One member of friend group keeps taking group chats to specific members and I’m over it

Anonymous
My friend group does this often - because it's hard to plan with seven people. We ask who is interested, 2-3 of us plan, and then we come back to the group with the details. It works for all.
Anonymous
Anonymous wrote:I am part of a friend group where we use text to make plans with each other. On multiple occasions I have come to find out that one member of the group is spinning up side text threads with specific members of the group in a way that really looks like they’re trying to exclude one or more people from attending the event. I have no idea how to address this but it’s childish and getting old, and the other members that are getting invited to the spinoff chats are reaching back out to the others saying, hey the plan is still happening, do you want to come? Not sure why X person keeps doing this would love everyone to come.

Any thoughts welcome! This person is recognized as pretty sour and difficult by personality so need to find a way to get them to stop trying to be so exclusive.


This is normal. YOU sound like the one with sour grapes.
Anonymous
Anonymous wrote:I do not believe OP’s perspective for a second. That OP is offended on the behalf of another. That OP defending the system because someone else is being what she describes as “exclusive.” It just ain’t so.

I am always suspicious of people who do things like this in the name of someone else.


This is a really bizarre take. Being offended on behalf of a friend and being protective of a friend is called loyalty. It’s the best quality a friend can have. I’m not suspicious at all, I know many people who are protective over their friends and over others being excluded.
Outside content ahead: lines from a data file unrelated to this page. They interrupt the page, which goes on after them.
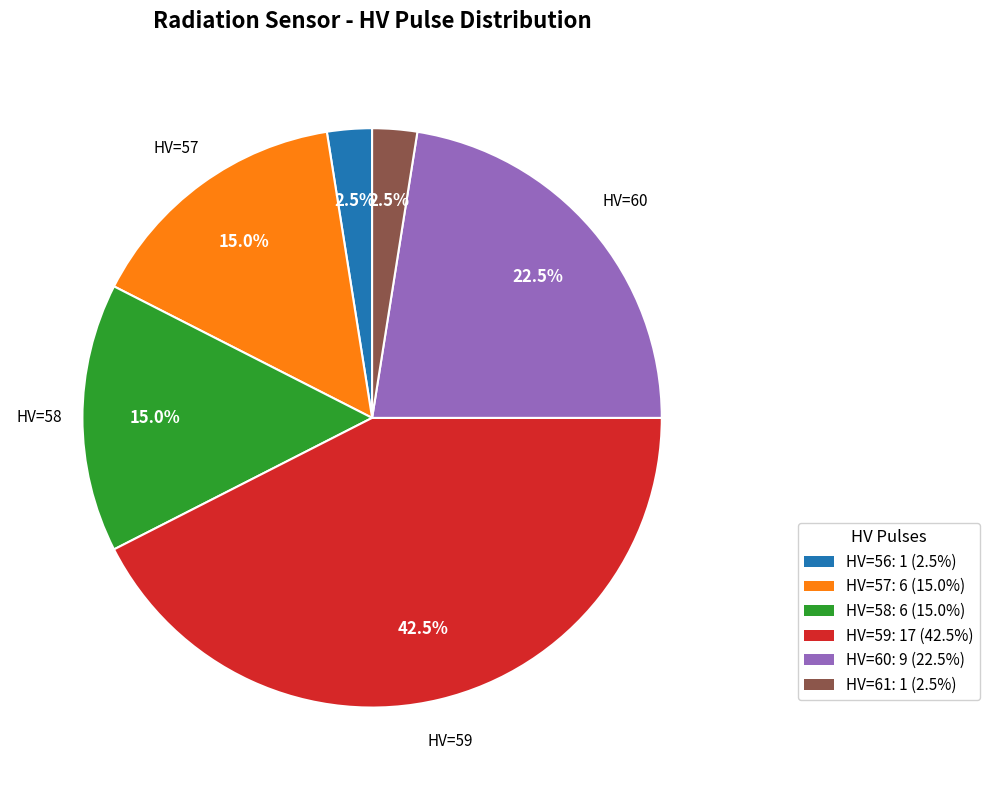

Do HV=60: 9 (22.5%) and HV=61: 1 (2.5%) together represent more than half of the pie?

No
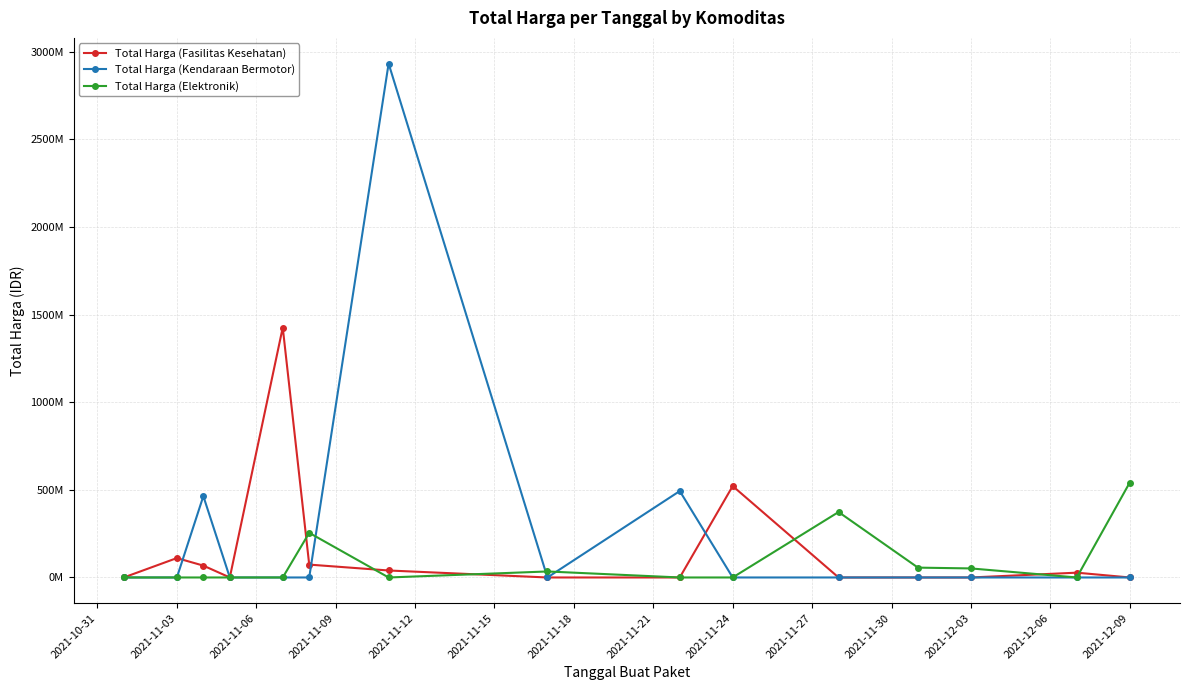

What are all the series names shown in the legend?

Total Harga (Fasilitas Kesehatan), Total Harga (Kendaraan Bermotor), Total Harga (Elektronik)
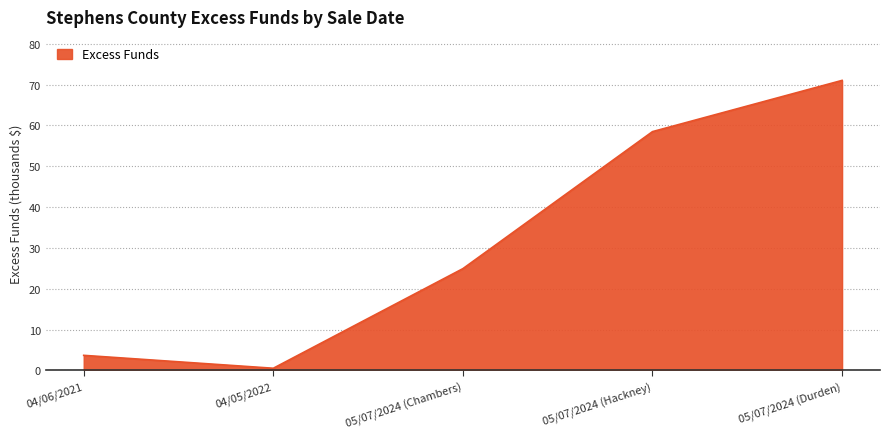

What is the sum of all values?

158637.1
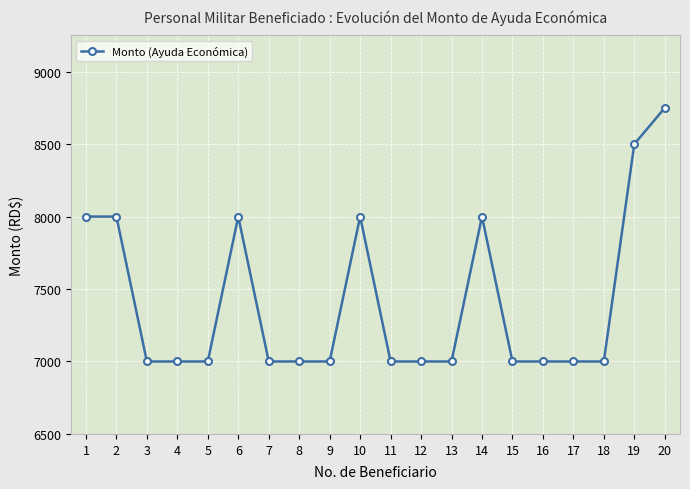

True or false: there are more than 2 points higher than both neighbors.

True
Are you a sociopath who doesn’t care about others feelings?
Anonymous
Anonymous wrote:
Anonymous wrote:I am part of a friend group where we use text to make plans with each other. On multiple occasions I have come to find out that one member of the group is spinning up side text threads with specific members of the group in a way that really looks like they’re trying to exclude one or more people from attending the event. I have no idea how to address this but it’s childish and getting old, and the other members that are getting invited to the spinoff chats are reaching back out to the others saying, hey the plan is still happening, do you want to come? Not sure why X person keeps doing this would love everyone to come.

Any thoughts welcome! This person is recognized as pretty sour and difficult by personality so need to find a way to get them to stop trying to be so exclusive.


This is normal. YOU sound like the one with sour grapes.


If you read my other responses you’d see this person is leaving literally one or two other people out on purpose, before they can even respond. This is just mean.
Anonymous
Anonymous wrote:I think you need to address it directly, but non-emotively and non critically, if that makes sense. Try not to make it personal, though it very much is.

So I'd send a text to everyone saying something like "please remember to include everyone in text updates about group plans, it is discourteous to leave people out, even if it is unintentional. Thank you"


So people are never allowed to make their own plans??? Trying to control a voluntary means of communication never goes well.

Maybe this person is failing to read the room, but the “group” is not some kind of monolith. These are not “side texts” but completely independent relationships. Maybe the person initiating them doesn’t feel comfortable always being in a big group or wants to suggest activities that they know only a few are interested it.

But thanks OP for verifying why “friend groups” suck. Be an adult!
Anonymous
I do think it’s easier to nail things down with a core small group and then circle back to open up the details to everyone. Why choose to make it so adversarial op? Nothing to be gained by labeling one person surly. All groups need diverse personalities. You seem a bit too invested in this one.
Anonymous
Wow, some weird takes here. Is the original inviter (that initiated the group event request) included on all spin off threads or is that person left off?

I would think it’s up to the originator to ensure everyone is included. It’s odd to have another person take over an invite that wasn’t there’s to start. Also kind of up to the group to self police rude behavior.
Anonymous
Anonymous wrote:My friend group does this often - because it's hard to plan with seven people. We ask who is interested, 2-3 of us plan, and then we come back to the group with the details. It works for all.


We do this as well. The same woman always claims she will host or coordinate the event. She either doesn't plan it, plans it poorly, or cancels. Now three of us will finalize then go back with the plan including her. She still usually cancels but the rest of us are set.